Even more revealing, the number of doctors in patient care increased 13.2 percent nationwide from 2000 to 2008. It increased only 12.8 percent in Texas. The rate of growth was actually greater in 41 other states and in Washington, D.C. than it was in the Lone Star state.
It is true that malpractice insurance rates dropped in Texas after tort reform was enacted, but Texans would be hard pressed to claim any direct benefit from that drop—except, that is, Texans who are doctors.
The Dallas Morning News published a chart earlier this year showing that the average malpractice rate charged ob/gyns in Texas by the state’s largest domestic insurer of physicians fell from $53,752 in 2003 to $33,881 in 2011. The paper reported drops of similar percentages for doctors in family practice and general surgery.
Advocates of tort reform have long claimed that one of the reasons for escalating health care costs is the “defensive medicine” doctors practice, such as over-treating and prescribing more medications and diagnostic tests than necessary, out of fear of being sued. Well, if Texans believed their own health insurance rates would go down once tort reform made defensive medicine less prevalent, they have by now been disabused of that notion. The chances of a Texas family saving a few bucks on premiums would actually be greater if they moved to another state.
In 2010, the average premium for family coverage in Texas was $14,526. That’s $655 higher than the U.S. average. Those numbers seem to indicate that doctors have not passed on their own insurance savings to their patients and that they are not practicing medicine any less defensively than before tort reform was enacted.

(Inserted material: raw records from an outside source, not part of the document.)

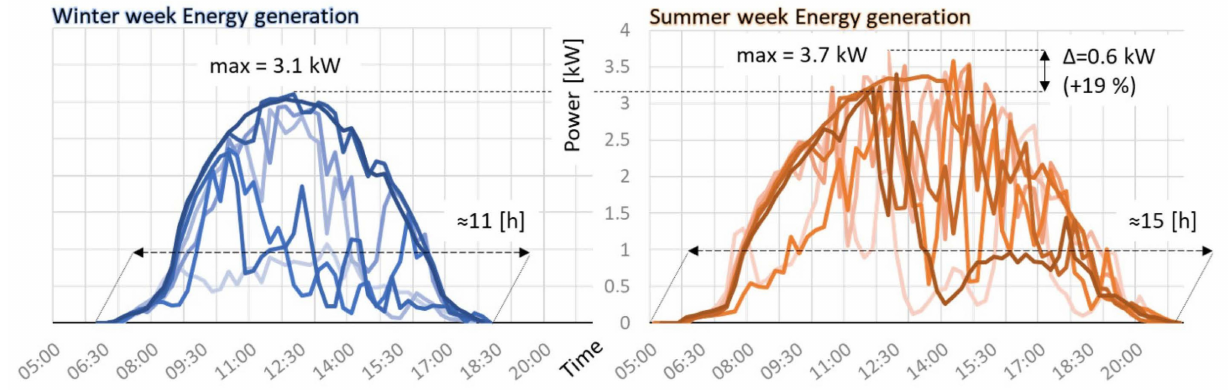
Figure 7. The data from 4.48 kWp solar energy installation located in Poznan city in Poland—energy generated during the winter and summer weeks, collected by the Sunny Tripower 5.0 data acquisition system.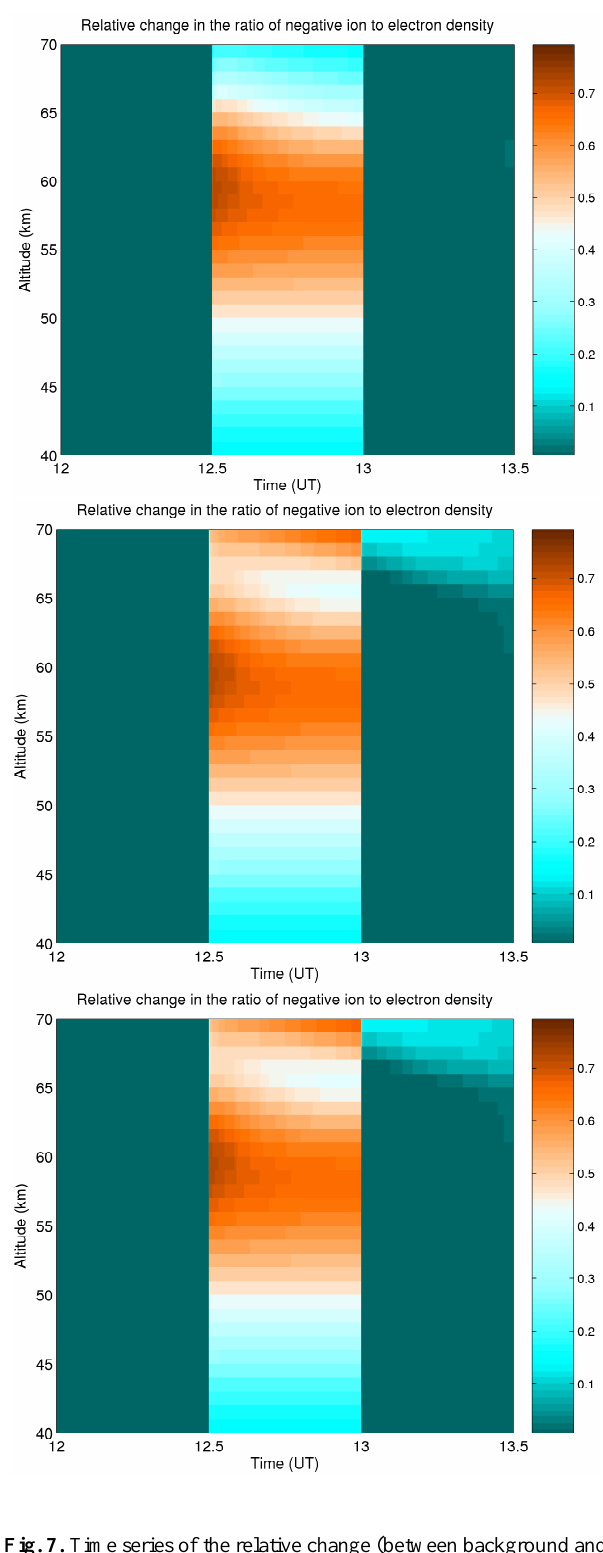
Fig. 7. Time series of the relative change (between background and 8-MHz heating noontime runs) in the ratios of negative ion to elec- tron density. 1: The quiet-day case; 2: The electron precipitation case; 3: The proton precipitation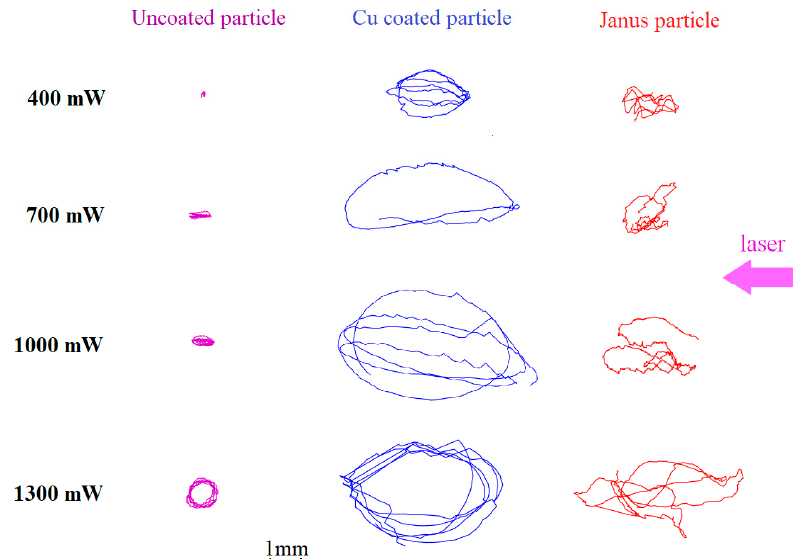
Figure 2. Top View (horizontal component of the active Brownian motion). Dust particle trajectories in the DC discharge stratum during the time ∆ t = 1 s, at different laser powers W las : 400, 700, 1000, and 1300 mW. Left row is uncoated dust particle; the central row is the Cu-coated dust particle; right row is the dust Janus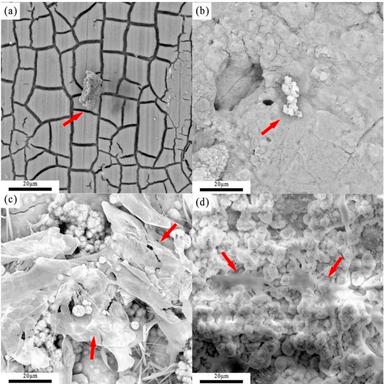
The cell morphologies on the surfaces of (a) ZG11 alloy, (b) the AO sample, (c) the ED sample, (d) the ST sample.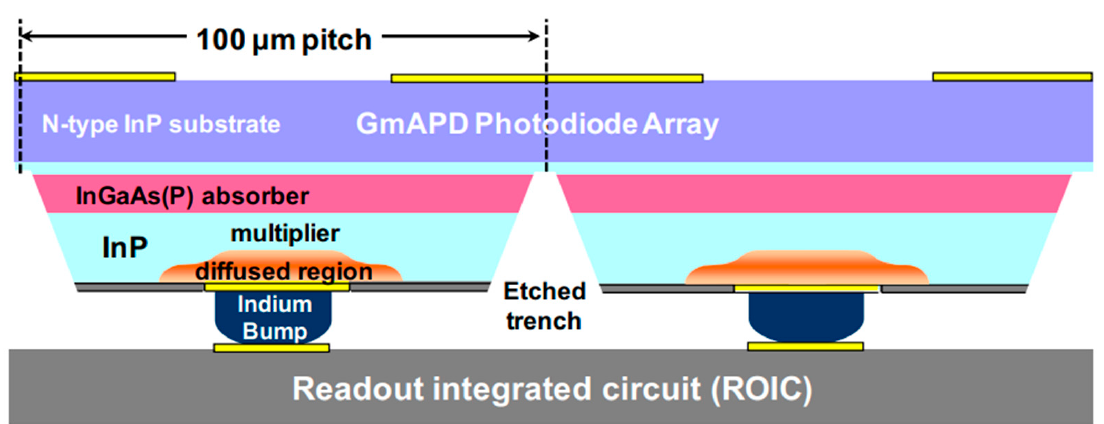
Figure 51. Schematic diagram of planar-geometry InGaAs/InP APD FPAs contacted to CMOS readout ICs via in-bump flip-chip bonding. Reproduced with permission from [107], IEEE, 2010.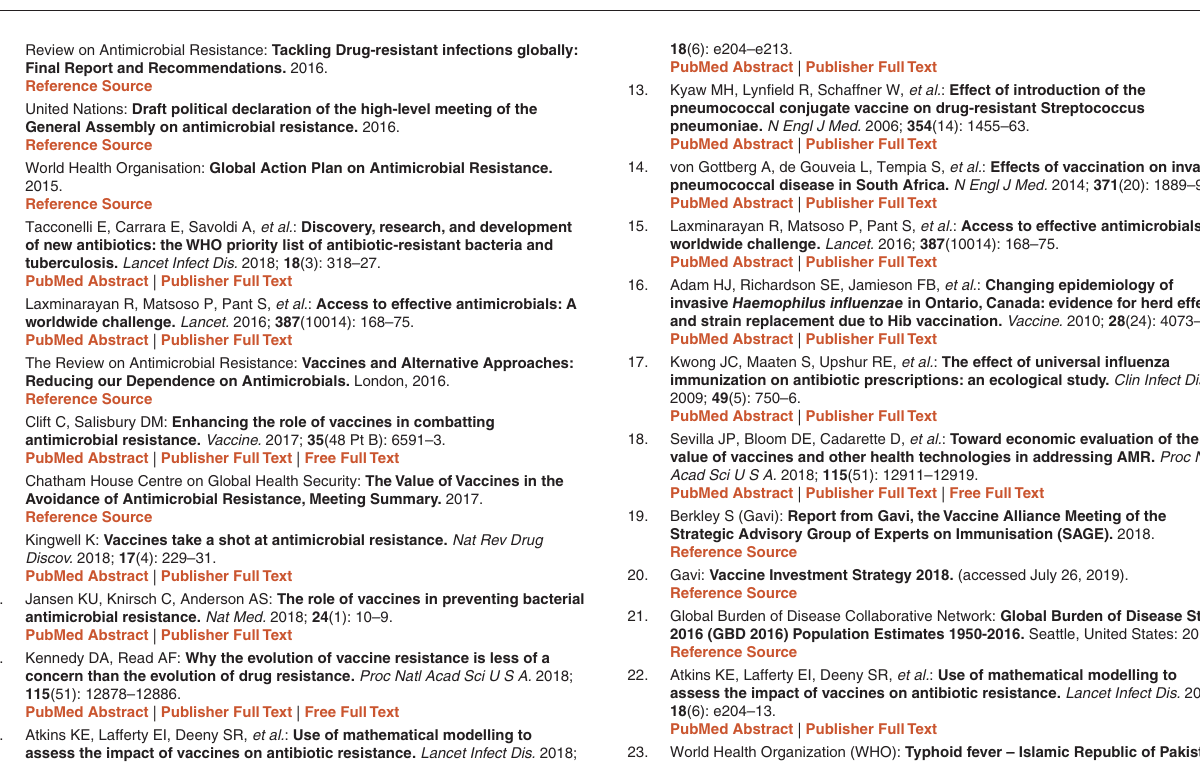
Figshare: AMR GAVI VIS Extended data. https://doi.org/10.6084/ m9.figshare.9232115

Not only are Texans paying more for their own insurance while doctors are paying less for theirs, their chances of getting employer-subsidized coverage is less than it would be if they lived in another state. The Dallas Morning News, citing statistics from the Agency for Healthcare Research and Quality and other sources, reported that a smaller percentage of employers in Texas offered coverage to their workers last year than in the U.S. as a whole (51 percent and 53.8 percent, respectively). And the Texans who do have coverage through the workplace are contributing far more out of their own pockets for that coverage than people who live in most other states. In Texas last year, the average employee contribution toward company-sponsored coverage was $4,500. The U.S. average was much lower: $3,721.
Another statistic Perry is not likely to mention when he talks about the benefits of tort reform is the number of Texans who are uninsured. The U.S. Census Bureau reports that Texas continues to be the state with the highest percentage of its residents without coverage, a whopping 25 percent last year, compared to about 16 percent nationwide. It was dead last in 2003 and it is dead last now.
All this should leave us wondering what “thing or two” states have come up with to solve the problems that affect their citizens. Considering the dismal state of health care in Texas, perhaps Perry had Massachusetts in mind.